By Dr R Seetharaman
After a year of uncertainty about the impact of global trade wars, we are seeing the real impact in 2019 with forecasts for lower growth of trade. According to WTO, mounting trade tensions, an increase in trade-restrictive measures and continuing economic uncertainty created real challenges for world trade in 2018.
These factors and a deceleration in overall economic activity slowed momentum in global trade, restricting merchandise trade growth to 3%. This downward trend is expected to continue in 2019, with trade projected to grow by just 2.6%. Amidst the slowdown in global trade, the financial services providers will identify, develop and strengthen the right connections and what is required to succeed in a hyper-connected world.
The Sibos 2019 conference agenda will centre on the theme “Thriving in a hyper-connected world, recognising the growth opportunities available from digital technologies to initiate new platforms, value propositions and business models”.
The regulatory change, macroeconomic factors and technology-driven disruption has never been more important for banks to collaborate at the same time as continuing to compete.
New market models are being developed as banks collaborate to build new networks, and those new networks then interconnect.
The interest in data science is ever increasing. Banks are already using data science to create a more personalised customer experience, improve anomaly detection, automate processing and trading, for risk scoring of potential customers and to optimise financial crime compliance.
If banks are to embrace open banking, they need to adopt a more commercial and strategic frame of reference. Open banking is not about providing tools to fintech disrupters, it is about establishing the relevance of banks in the digital economy. We are entering a ‘world of platforms’ where vast portions of economic activity will be transacted online.
Digital platforms will incorporate financial services, there is no doubt. The only question is whether those financial services will be provided by banks, fintechs or bigtechs. If banks wish to remain relevant in the world of platforms, they must come together to agree standard APIs for the retail and wholesale financial services required by platform users.

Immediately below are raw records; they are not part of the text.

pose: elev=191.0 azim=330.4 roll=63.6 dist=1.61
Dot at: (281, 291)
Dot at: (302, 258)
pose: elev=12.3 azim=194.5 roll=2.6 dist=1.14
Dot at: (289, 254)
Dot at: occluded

Open banking is not about regulatory minimums, but about the banking industry securing its position as the financial layer of the digital economy. Hyper-connected customers are driving the development of the open digital economy. Banks have a fundamentally different role to play in this new world where ownership becomes sharing, product is experience, data the asset and we partner rather than build or buy. Those that adapt successfully to this new open architecture will look beyond regulation, beyond product silos, beyond segments, even beyond banking, to build new value propositions underpinned by data, trust and identity.
Over 56% of all SWIFT international transfers sent via Global Payment Initiative (GPI), we are truly entering a new era in global payments. Building on this success, we’re moving rapidly to complement the core GPI service with a raft of additional services that will further speed up, reduce friction and bring innovation in international payments.

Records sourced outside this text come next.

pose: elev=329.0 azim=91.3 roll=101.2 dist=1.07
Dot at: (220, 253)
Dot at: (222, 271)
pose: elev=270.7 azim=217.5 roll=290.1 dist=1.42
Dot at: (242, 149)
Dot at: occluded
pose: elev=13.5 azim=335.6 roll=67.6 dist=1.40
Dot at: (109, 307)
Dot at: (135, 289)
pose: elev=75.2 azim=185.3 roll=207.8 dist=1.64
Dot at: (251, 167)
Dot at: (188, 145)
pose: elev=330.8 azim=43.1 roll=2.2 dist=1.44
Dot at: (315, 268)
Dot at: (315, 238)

In a future of open banking powered by APIs and blockchain, where every transaction is instant and without borders, the established finance industry has to transform to stay relevant. The challenge from the new world order is actually a prime opportunity to turn disruptors into enablers: by opening up and connecting ecosystems.
Banks with an agile mindset can fulfil their commitment to driving commerce and prosperity in their markets. Banks should master the strategy of being a connector by leveraging on technology amidst slowdown in global trade and growth, and invests in building real connections to clients, markets, and products with networks and innovative platforms.
* Dr R Seetharaman is Group CEO of Doha Bank.